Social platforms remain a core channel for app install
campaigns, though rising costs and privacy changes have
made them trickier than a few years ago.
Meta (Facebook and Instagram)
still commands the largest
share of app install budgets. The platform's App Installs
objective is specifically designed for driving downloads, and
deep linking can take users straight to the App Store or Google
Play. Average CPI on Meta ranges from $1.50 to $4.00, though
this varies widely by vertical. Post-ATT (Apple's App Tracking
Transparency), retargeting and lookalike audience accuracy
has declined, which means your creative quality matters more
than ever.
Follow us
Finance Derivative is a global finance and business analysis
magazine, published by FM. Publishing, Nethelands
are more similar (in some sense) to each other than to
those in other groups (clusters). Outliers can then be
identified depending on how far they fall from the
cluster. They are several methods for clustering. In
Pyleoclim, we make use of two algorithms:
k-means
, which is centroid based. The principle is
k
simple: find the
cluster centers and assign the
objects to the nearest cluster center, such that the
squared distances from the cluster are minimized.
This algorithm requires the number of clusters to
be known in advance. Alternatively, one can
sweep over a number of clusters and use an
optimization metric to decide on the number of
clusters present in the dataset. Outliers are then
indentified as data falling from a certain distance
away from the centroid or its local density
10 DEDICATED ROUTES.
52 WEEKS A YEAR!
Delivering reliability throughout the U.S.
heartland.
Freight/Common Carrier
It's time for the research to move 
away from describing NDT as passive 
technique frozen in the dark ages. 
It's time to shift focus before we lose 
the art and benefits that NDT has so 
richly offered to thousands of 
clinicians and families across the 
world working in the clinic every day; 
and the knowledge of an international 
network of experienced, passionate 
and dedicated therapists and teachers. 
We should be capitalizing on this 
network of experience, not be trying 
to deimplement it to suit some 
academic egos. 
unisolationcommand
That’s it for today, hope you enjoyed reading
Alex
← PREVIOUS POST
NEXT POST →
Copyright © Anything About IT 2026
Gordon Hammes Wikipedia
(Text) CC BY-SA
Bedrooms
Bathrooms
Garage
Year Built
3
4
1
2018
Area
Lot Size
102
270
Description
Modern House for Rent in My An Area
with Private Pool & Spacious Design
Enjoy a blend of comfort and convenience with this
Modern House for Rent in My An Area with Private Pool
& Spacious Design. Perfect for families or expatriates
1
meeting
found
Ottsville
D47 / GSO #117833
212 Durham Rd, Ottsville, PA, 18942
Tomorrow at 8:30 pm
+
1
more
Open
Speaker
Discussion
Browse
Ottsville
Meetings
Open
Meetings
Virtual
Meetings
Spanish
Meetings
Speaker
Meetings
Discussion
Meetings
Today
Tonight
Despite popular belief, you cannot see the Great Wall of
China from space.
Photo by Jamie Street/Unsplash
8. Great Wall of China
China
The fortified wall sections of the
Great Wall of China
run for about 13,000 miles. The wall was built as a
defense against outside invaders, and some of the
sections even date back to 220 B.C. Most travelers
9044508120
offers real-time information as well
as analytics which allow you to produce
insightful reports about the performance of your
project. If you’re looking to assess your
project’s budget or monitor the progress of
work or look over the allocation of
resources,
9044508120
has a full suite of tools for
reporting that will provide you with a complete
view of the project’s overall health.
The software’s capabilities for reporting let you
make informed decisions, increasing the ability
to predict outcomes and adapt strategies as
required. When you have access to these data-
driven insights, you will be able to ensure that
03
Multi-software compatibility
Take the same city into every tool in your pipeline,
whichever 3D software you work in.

·····

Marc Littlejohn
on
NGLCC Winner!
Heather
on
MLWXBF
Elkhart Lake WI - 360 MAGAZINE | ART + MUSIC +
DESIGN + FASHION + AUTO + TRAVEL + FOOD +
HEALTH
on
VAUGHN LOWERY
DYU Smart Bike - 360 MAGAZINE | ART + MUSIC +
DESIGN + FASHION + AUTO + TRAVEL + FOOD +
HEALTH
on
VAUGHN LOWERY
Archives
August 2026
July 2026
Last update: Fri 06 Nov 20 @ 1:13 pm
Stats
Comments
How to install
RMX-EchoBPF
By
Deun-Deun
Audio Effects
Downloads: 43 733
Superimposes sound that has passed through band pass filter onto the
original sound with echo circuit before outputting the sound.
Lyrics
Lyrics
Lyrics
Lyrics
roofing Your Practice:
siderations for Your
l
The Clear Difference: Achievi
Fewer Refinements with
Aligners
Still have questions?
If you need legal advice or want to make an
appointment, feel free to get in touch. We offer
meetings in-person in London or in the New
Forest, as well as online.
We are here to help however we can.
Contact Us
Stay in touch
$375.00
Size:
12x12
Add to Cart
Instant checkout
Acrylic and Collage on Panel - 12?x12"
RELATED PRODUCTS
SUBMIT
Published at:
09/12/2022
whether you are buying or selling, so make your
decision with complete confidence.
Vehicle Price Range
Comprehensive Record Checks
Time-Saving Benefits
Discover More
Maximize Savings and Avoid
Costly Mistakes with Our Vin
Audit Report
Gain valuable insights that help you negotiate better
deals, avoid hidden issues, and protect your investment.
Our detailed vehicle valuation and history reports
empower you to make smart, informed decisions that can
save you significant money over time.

·····

EXERCISE DIRECTIONS:
From the entries above, print the lines beginning at the one with "Social platforms remain" and stopping after the one with "It's time to shift focus before we lose", exactly as written and with nothing else.

RESPONSE AREA:
Social platforms remain a core channel for app install
campaigns, though rising costs and privacy changes have
made them trickier than a few years ago.
Meta (Facebook and Instagram)
still commands the largest
share of app install budgets. The platform's App Installs
objective is specifically designed for driving downloads, and
deep linking can take users straight to the App Store or Google
Play. Average CPI on Meta ranges from $1.50 to $4.00, though
this varies widely by vertical. Post-ATT (Apple's App Tracking
Transparency), retargeting and lookalike audience accuracy
has declined, which means your creative quality matters more
than ever.
Follow us
Finance Derivative is a global finance and business analysis
magazine, published by FM. Publishing, Nethelands
are more similar (in some sense) to each other than to
those in other groups (clusters). Outliers can then be
identified depending on how far they fall from the
cluster. They are several methods for clustering. In
Pyleoclim, we make use of two algorithms:
k-means
, which is centroid based. The principle is
k
simple: find the
cluster centers and assign the
objects to the nearest cluster center, such that the
squared distances from the cluster are minimized.
This algorithm requires the number of clusters to
be known in advance. Alternatively, one can
sweep over a number of clusters and use an
optimization metric to decide on the number of
clusters present in the dataset. Outliers are then
indentified as data falling from a certain distance
away from the centroid or its local density
10 DEDICATED ROUTES.
52 WEEKS A YEAR!
Delivering reliability throughout the U.S.
heartland.
Freight/Common Carrier
It's time for the research to move 
away from describing NDT as passive 
technique frozen in the dark ages. 
It's time to shift focus before we lose 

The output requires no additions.